Why is this a requirement?


----------



## KEM (Dec 4, 2021)

ip20 said:


> Why is this a requirement?



Because he might need whoever he picks to work with him in LA for an extended period of time, you can get a visa of course but if he needs them in person often enough then a US citizenship would be a must


----------



## ip20 (Dec 4, 2021)

In that example, permanent resident status would fulfill that.


----------



## jbuhler (Dec 4, 2021)

KEM said:


> Because he might need whoever he picks to work with him in LA for an extended period of time, you can get a visa of course but if he needs them in person often enough then a US citizenship would be a must


Green card should be fine for that though, no?


----------



## ip20 (Dec 4, 2021)

We were on the same wavelength @jbuhler


----------



## KEM (Dec 4, 2021)

ip20 said:


> In that example, permanent resident status would fulfill that.





jbuhler said:


> Green card should be fine for that though, no?



I was born and raised in the US so I’m not even remotely sure as it’s not something I’ll ever have to go through, but I’m just thinking about taxes and all of that, but I really have no clue, I’ve just heard that it’s hard to become a US citizen so I figured there must be some reason why


----------



## chillbot (Dec 4, 2021)

Someone with a legit work visa or green card would probably be fine. The problem is too many people trying to get them, needing letters vouching for them or references and/or current projects in order to get the work visas, or worse, sponsorships.

If I was hiring I'd probably state the same, it's just too much hassle to deal with. And a lot of people use these positions to try to get the work visa, which becomes a catch-22... do you have the work first or the visa first?

I don't know how it works in other countries but in the US if you are paying someone $30 or more per hour you'd need to be able to write that off legit for taxes.

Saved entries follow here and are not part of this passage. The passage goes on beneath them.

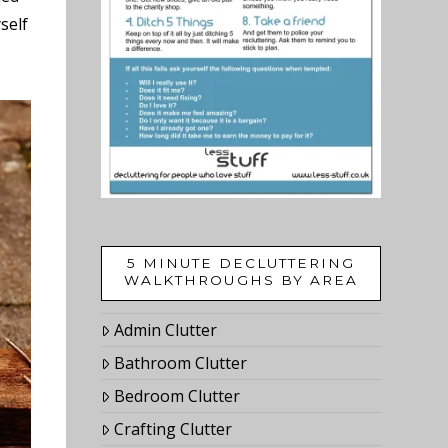
self
5 MINUTE DECLUTTERING
WALKTHROUGHS BY AREA
Admin Clutter
Bathroom Clutter
Bedroom Clutter
Crafting Clutter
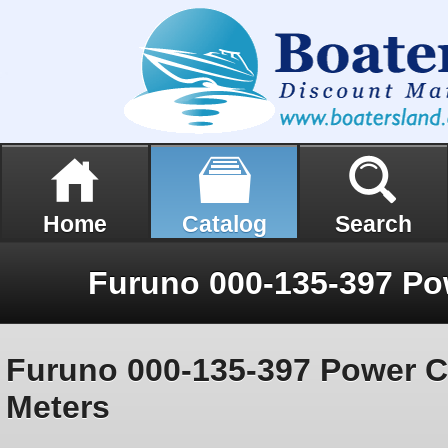
Home
Catalog
Search
Furuno 000-135-397 Power C
Meters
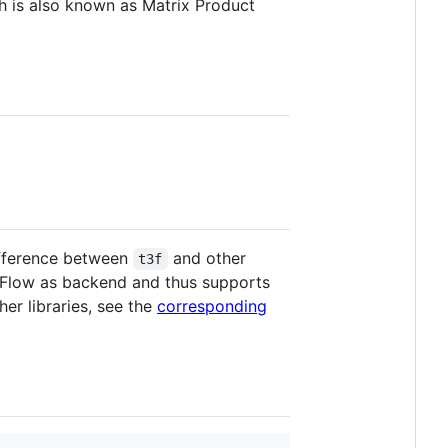
h is also known as Matrix Product
ifference between
and other
t3f
orFlow as backend and thus supports
er libraries, see the
corresponding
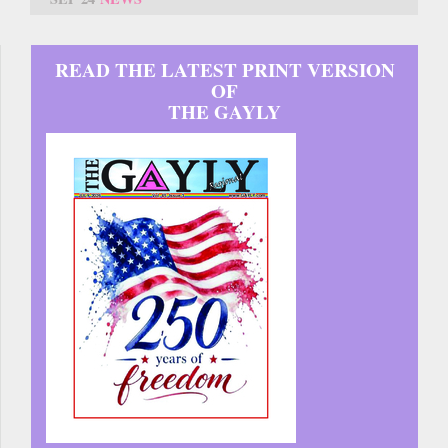
READ THE LATEST PRINT VERSION
OF
THE GAYLY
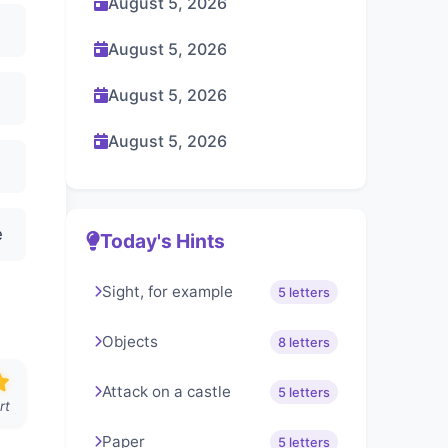
August 5, 2026
August 5, 2026
August 5, 2026
August 5, 2026
e
Today's Hints
Sight, for example
5 letters
Objects
8 letters
Attack on a castle
5 letters
rt
Paper
5 letters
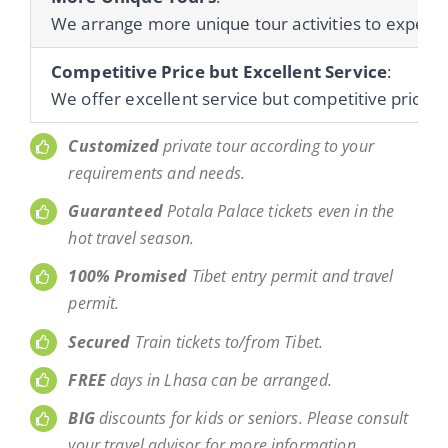
We arrange more unique tour activities to experienc
Competitive Price but Excellent Service
:
We offer excellent service but competitive prices 
Customized
private tour according to your
requirements and needs.
Guaranteed
Potala Palace tickets even in the
hot travel season.
100% Promised
Tibet entry permit and travel
permit.
Secured
Train tickets to/from Tibet.
FREE
days in Lhasa can be arranged.
BIG
discounts for kids or seniors. Please consult
your travel advisor for more information.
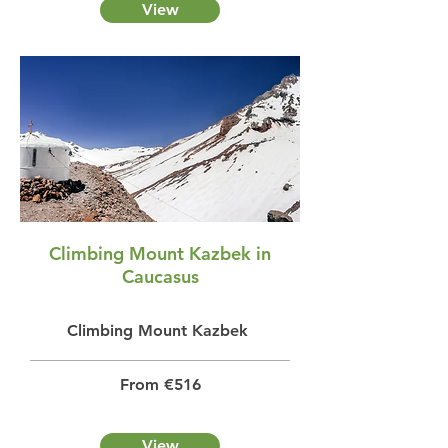
View
Climbing Mount Kazbek in
Caucasus
Climbing Mount Kazbek
From €516
View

I'd be fine paying someone under the table and not reporting them but they would have to accept half that, $15/hour or whatever. Sketchy. You can't live on that in LA.


----------



## Alchemedia (Dec 4, 2021)

I concur! Let's sacrifice @KEM to appease the VI-C Godz!


----------



## KEM (Dec 4, 2021)

Alchemedia said:


> I concur! Let's sacrifice @KEM to appease the VI-C Godz!



As long as you mention my name under the “Special Thanks” section of the album booklets for all the scores I’m cool with it


----------